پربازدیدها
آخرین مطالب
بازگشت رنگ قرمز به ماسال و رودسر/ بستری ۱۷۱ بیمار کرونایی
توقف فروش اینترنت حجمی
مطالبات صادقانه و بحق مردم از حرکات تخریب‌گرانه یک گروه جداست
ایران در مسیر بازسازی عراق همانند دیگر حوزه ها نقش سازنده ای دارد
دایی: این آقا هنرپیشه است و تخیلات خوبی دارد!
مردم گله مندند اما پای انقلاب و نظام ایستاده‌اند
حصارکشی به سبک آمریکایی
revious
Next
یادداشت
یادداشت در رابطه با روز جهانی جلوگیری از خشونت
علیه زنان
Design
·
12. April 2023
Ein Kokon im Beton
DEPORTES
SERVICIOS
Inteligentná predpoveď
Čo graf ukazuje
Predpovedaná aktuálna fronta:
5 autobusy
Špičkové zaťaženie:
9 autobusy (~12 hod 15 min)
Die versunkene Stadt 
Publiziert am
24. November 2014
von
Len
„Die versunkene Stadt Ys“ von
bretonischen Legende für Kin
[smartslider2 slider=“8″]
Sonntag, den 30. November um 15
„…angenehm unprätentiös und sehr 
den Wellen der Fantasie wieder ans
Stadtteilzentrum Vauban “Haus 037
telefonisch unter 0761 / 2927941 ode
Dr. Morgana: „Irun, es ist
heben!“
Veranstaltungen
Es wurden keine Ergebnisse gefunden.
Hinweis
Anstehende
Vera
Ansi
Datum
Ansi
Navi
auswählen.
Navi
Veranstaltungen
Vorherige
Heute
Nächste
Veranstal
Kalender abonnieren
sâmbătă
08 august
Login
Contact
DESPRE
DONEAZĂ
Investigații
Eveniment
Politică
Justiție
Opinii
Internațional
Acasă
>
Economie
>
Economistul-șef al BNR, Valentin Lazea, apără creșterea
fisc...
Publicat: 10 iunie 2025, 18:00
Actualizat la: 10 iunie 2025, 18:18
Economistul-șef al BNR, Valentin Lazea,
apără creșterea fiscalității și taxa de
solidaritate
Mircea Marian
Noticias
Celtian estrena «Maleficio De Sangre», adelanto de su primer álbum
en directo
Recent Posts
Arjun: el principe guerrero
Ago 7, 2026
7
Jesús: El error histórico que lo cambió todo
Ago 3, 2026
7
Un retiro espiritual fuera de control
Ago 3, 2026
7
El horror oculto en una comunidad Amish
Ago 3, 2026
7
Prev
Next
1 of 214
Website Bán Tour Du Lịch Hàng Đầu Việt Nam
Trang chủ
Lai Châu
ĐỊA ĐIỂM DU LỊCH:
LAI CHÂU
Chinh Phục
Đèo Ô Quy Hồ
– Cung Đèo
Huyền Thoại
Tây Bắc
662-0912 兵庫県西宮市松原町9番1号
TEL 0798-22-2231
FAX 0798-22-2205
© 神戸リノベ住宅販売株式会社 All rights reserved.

━━━━━━

▸ **TASK**: Print the stretch from the start of the records through the line containing "دایی: این آقا هنرپیشه است و تخیلات خوبی دارد!", with both ends included, reproducing each line word for word.

▸ **ANSWER SPACE**:
پربازدیدها
آخرین مطالب
بازگشت رنگ قرمز به ماسال و رودسر/ بستری ۱۷۱ بیمار کرونایی
توقف فروش اینترنت حجمی
مطالبات صادقانه و بحق مردم از حرکات تخریب‌گرانه یک گروه جداست
ایران در مسیر بازسازی عراق همانند دیگر حوزه ها نقش سازنده ای دارد
دایی: این آقا هنرپیشه است و تخیلات خوبی دارد!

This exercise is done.